November 7, 2012
SSRI Use by Pregnant Woman May Be Too Risky,
Study Warns

Boston—Selective serotonin reuptake inhibitors (SSRIs) may be too risky for use during pregnancy by depressed women, according to a new study.

Researchers from Beth Israel Deaconess Medical Center, Tufts Medical Center, and MetroWest Medical Center warn of the elevated risk of miscarriage, preterm birth, neonatal health complications, and possible longer term neurobehavioral abnormalities, including autism, and recommend that SSRIs be prescribed with great caution and only with full counseling.

“Depression and infertility are two complicated conditions that more often than not go hand in hand. And there are no definitive guidelines for treatment,” said lead author Alice Domar, PhD, Obstetrics and Gynecology, Beth Israel Deaconess Medical Center and Executive Director of the Domar Center for Mind/Body Health at Boston IVF. “We hope to provide a useful analysis of available data to better inform decisions made by women and the providers who care for them.”

For the study appearing recently in the journal Human Reproduction, Domar and colleagues conducted a review of published studies evaluating women with depressive symptoms who took antidepressants while pregnant.

“There are three main points that stand out from our review of the scientific studies on this topic,” explained senior author Adam Urato, MD, chairman of Obstetrics and Gynecology at MetroWest Medical Center and a Maternal-Fetal Medicine specialist at Tufts Medical Center. “First, there is clear and concerning evidence of risk with the use of the SSRI antidepressants by pregnant women, evidence that these drugs lead to worsened pregnancy outcomes. Second, there is no evidence of benefit, no evidence that these drugs lead to better outcomes for moms and babies. And third, we feel strongly that patients, obstetrical providers, and the public need to be fully aware of this information.”

◇ ◇ ◇ ◇

* **PROMPT**
In the article on SSRI use during pregnancy, which journal published the study?

◇ ◇ ◇ ◇

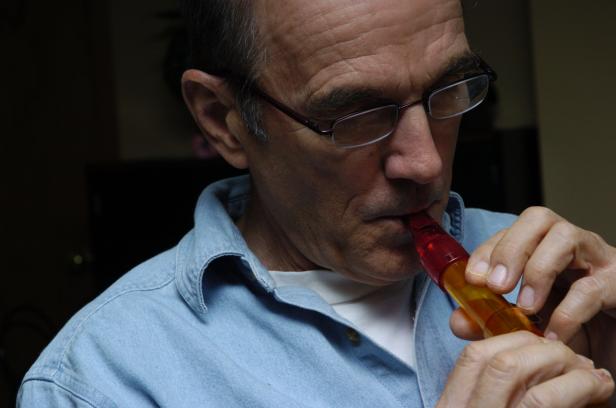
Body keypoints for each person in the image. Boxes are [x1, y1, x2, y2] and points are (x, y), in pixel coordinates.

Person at [18, 0, 616, 406]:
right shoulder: (97, 381)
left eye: (447, 89)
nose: (426, 163)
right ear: (222, 120)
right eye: (356, 115)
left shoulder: (556, 281)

◇ ◇ ◇ ◇

* **REPLY TO THE EXERCISE**
Human Reproduction